(Stored records)
* * *

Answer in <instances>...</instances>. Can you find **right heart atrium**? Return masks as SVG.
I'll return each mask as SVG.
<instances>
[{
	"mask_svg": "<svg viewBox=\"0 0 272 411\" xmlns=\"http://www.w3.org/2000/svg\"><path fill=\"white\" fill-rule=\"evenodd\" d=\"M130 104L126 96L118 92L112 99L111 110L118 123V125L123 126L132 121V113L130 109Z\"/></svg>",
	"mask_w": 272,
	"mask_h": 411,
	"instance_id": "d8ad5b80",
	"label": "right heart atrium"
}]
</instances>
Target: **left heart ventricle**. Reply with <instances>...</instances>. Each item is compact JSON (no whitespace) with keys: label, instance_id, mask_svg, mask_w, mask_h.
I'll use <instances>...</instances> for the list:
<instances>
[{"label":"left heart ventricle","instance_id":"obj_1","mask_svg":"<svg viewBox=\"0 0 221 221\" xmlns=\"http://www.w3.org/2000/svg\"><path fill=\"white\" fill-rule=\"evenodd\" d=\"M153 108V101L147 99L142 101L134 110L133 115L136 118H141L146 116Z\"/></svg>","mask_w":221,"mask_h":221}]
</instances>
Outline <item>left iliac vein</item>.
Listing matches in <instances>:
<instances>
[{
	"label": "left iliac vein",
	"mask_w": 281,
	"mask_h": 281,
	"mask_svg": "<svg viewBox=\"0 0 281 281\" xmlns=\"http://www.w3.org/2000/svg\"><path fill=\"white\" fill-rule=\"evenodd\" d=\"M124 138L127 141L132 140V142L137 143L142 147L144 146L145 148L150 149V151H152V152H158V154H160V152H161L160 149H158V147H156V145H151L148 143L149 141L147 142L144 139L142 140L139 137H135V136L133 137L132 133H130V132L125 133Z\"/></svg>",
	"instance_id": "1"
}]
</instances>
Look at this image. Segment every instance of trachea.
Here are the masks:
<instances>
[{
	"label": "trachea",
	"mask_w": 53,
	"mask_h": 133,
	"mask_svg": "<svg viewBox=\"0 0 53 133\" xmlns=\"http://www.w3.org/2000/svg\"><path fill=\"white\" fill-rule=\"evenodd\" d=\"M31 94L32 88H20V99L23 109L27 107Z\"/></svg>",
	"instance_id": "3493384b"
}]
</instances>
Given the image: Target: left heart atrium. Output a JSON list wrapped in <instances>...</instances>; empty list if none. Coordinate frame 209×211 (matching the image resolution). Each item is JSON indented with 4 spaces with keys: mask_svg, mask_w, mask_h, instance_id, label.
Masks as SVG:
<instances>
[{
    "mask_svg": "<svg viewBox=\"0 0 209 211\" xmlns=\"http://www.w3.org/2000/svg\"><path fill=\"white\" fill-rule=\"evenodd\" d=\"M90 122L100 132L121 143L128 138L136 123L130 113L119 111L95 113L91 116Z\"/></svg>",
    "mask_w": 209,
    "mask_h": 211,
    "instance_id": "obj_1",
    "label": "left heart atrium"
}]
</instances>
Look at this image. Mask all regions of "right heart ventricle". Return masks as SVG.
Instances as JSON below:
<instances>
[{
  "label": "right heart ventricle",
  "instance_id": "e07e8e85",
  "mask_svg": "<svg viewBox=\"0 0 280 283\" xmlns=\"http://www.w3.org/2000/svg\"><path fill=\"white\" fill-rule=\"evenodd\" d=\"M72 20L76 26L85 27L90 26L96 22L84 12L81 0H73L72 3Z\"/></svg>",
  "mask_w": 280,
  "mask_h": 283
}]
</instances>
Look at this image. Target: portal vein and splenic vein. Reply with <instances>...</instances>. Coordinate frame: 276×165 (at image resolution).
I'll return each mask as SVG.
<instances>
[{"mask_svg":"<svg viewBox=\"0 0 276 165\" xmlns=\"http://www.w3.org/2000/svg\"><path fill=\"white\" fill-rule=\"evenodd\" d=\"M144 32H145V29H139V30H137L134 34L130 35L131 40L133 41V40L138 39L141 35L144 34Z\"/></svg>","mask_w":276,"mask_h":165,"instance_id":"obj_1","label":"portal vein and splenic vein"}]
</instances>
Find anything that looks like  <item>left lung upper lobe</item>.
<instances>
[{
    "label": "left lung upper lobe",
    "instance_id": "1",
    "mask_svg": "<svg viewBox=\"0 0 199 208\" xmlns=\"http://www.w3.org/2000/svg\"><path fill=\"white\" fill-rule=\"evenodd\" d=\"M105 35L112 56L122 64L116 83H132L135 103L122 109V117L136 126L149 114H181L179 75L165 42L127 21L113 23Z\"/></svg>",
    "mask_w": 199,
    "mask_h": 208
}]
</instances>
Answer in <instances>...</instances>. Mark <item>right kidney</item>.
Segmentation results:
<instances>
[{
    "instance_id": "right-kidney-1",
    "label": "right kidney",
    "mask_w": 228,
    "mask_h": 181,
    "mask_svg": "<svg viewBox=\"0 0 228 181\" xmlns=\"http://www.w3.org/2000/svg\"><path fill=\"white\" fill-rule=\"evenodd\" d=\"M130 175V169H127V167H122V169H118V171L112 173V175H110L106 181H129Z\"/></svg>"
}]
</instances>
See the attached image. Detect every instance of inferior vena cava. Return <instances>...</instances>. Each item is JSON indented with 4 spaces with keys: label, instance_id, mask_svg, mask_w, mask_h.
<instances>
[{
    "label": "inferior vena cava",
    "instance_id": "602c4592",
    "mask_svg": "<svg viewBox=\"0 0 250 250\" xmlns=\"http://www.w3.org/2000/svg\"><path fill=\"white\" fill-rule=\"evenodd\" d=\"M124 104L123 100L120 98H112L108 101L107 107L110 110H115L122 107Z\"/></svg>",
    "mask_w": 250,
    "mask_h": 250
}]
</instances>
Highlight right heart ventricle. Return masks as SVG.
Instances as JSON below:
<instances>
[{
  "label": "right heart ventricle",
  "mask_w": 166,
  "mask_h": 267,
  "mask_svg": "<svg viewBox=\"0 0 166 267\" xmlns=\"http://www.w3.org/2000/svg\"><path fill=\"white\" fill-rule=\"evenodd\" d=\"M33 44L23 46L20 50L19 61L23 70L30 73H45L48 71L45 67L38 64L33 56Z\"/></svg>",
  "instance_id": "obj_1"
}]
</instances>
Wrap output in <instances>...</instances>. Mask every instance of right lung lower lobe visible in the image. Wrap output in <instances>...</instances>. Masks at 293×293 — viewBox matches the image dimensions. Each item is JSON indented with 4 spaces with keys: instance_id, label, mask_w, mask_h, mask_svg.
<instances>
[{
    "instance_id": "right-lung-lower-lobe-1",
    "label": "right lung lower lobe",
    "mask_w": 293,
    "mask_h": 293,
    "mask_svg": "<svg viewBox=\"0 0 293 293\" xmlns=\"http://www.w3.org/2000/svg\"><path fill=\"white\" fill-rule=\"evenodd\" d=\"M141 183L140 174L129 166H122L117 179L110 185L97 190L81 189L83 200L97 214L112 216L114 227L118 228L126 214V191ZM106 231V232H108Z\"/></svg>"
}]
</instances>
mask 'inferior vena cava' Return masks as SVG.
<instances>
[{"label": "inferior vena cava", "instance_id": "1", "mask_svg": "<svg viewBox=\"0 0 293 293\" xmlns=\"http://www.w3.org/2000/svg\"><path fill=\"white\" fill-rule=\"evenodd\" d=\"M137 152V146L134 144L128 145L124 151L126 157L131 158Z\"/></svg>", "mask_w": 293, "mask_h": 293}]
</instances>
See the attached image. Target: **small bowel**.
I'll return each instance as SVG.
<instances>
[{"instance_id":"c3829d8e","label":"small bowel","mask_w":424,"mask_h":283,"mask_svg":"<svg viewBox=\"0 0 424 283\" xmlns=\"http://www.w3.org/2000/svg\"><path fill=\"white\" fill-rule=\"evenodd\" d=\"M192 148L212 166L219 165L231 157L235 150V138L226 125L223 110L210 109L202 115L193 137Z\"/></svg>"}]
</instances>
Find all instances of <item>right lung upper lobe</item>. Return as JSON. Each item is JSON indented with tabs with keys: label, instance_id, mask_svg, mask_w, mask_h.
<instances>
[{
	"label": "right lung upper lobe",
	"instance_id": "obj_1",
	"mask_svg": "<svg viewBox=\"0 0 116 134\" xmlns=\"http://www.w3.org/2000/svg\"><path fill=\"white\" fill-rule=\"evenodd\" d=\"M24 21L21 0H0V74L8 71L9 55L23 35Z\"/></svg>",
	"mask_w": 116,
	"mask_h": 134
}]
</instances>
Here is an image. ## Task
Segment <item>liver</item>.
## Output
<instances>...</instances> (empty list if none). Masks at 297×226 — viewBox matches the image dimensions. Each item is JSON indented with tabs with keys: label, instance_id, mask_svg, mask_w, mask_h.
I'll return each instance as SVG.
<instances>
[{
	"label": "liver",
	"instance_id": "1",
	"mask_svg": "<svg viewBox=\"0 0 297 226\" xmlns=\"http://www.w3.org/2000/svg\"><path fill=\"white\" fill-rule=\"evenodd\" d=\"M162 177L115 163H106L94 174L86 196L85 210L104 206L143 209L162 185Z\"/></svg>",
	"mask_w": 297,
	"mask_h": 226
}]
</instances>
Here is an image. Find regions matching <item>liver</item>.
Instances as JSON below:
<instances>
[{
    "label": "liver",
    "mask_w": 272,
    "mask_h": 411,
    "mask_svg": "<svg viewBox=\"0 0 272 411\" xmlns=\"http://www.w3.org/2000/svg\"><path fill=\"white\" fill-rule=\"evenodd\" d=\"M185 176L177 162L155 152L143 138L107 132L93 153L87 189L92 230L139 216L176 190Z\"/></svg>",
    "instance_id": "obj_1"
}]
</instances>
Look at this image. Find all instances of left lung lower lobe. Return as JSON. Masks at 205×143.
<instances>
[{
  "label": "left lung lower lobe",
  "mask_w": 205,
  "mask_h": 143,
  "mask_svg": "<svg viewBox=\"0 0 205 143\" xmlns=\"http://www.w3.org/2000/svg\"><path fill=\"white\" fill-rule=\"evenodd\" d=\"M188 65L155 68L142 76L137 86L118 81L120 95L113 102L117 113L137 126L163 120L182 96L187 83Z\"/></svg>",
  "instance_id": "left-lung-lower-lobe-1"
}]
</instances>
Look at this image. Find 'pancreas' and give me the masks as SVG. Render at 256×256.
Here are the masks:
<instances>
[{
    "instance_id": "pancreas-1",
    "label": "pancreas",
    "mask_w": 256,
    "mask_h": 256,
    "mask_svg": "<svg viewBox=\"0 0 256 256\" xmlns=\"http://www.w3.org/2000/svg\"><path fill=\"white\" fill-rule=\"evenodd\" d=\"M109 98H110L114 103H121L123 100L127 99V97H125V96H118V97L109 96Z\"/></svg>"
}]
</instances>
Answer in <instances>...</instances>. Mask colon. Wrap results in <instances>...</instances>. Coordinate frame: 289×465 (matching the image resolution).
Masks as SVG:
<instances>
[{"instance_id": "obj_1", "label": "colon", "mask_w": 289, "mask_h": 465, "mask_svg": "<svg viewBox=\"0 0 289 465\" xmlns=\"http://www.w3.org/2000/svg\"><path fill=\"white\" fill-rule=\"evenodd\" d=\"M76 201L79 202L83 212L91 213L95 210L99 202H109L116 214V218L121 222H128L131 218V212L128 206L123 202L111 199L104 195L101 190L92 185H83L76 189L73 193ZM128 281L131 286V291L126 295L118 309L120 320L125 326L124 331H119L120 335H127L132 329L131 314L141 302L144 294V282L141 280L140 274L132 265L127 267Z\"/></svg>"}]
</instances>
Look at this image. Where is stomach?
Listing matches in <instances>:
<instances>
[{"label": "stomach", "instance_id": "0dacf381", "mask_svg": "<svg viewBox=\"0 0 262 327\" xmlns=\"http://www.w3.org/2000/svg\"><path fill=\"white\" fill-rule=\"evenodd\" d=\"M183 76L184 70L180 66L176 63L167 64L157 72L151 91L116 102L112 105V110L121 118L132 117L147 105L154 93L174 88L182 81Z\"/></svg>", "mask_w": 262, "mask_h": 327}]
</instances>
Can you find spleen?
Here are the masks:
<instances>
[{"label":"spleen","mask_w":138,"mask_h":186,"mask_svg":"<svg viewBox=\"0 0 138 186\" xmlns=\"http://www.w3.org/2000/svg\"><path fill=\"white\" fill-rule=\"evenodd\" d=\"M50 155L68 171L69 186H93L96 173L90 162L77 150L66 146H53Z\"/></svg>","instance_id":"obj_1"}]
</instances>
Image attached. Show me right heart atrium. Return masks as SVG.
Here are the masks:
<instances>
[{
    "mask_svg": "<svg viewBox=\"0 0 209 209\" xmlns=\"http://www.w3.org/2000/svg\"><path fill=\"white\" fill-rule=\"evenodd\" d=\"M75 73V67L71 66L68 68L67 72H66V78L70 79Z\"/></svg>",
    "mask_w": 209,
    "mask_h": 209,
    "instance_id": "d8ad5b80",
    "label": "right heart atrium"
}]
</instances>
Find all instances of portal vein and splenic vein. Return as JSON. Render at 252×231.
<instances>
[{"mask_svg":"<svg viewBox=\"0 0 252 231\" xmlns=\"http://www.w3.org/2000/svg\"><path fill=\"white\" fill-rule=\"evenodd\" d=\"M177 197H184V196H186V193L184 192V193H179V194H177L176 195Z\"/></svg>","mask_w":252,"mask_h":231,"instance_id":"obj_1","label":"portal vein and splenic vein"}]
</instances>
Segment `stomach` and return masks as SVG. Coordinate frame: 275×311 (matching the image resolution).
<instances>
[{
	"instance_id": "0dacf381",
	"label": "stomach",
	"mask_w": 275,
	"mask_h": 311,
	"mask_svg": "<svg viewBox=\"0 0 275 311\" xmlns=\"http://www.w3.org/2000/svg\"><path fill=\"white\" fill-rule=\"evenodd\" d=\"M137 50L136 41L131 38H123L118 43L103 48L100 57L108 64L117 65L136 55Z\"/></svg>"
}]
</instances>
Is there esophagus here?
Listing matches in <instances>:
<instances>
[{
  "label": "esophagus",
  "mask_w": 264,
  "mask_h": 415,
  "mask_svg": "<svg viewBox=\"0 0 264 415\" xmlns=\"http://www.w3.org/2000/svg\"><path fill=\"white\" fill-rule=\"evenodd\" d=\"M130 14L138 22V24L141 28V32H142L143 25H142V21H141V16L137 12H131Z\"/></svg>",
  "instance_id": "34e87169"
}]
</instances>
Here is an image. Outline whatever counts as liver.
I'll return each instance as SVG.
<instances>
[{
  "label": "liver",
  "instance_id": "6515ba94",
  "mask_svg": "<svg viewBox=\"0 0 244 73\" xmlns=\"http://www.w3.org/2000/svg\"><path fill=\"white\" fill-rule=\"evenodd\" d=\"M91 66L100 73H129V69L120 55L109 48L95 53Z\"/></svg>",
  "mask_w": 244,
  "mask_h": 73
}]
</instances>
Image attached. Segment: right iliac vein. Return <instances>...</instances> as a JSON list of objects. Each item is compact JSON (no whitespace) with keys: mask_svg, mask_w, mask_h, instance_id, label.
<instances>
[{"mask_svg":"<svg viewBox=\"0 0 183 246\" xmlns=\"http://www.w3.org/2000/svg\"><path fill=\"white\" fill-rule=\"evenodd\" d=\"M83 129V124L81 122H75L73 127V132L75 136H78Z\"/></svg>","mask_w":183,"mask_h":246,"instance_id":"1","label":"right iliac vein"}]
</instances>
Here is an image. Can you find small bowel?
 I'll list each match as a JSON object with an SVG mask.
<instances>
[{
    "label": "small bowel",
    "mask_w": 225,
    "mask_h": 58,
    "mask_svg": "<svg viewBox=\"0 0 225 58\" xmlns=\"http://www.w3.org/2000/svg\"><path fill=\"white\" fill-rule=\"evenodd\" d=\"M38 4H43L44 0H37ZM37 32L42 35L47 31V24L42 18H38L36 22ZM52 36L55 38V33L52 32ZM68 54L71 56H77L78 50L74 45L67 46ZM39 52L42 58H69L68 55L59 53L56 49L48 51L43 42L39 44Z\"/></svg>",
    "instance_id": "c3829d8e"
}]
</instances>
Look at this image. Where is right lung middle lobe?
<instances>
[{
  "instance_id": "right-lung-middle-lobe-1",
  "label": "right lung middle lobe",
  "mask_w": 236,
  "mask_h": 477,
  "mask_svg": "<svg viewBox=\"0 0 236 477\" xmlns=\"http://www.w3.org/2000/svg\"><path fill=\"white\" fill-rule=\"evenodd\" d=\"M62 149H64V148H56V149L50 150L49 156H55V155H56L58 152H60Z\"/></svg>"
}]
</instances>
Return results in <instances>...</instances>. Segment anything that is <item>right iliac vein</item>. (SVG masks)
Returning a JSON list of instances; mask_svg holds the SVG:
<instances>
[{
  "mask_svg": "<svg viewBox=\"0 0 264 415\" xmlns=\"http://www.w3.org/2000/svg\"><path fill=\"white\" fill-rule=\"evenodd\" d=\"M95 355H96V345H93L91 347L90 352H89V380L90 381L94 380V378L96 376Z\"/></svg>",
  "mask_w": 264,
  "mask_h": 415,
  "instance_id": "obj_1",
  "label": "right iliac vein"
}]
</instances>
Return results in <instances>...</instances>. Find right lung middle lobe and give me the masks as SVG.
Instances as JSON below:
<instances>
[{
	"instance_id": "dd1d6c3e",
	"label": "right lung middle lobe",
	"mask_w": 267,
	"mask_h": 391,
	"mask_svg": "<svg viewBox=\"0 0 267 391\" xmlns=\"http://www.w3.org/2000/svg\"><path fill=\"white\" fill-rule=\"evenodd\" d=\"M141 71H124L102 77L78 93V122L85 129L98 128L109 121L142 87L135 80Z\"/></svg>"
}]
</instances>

* * *

Your task: Extract every line of the data above that contains the word "kidney", matching case exactly.

Solution for this exercise:
Answer in <instances>...</instances>. Mark <item>right kidney</item>.
    "instance_id": "right-kidney-1",
    "label": "right kidney",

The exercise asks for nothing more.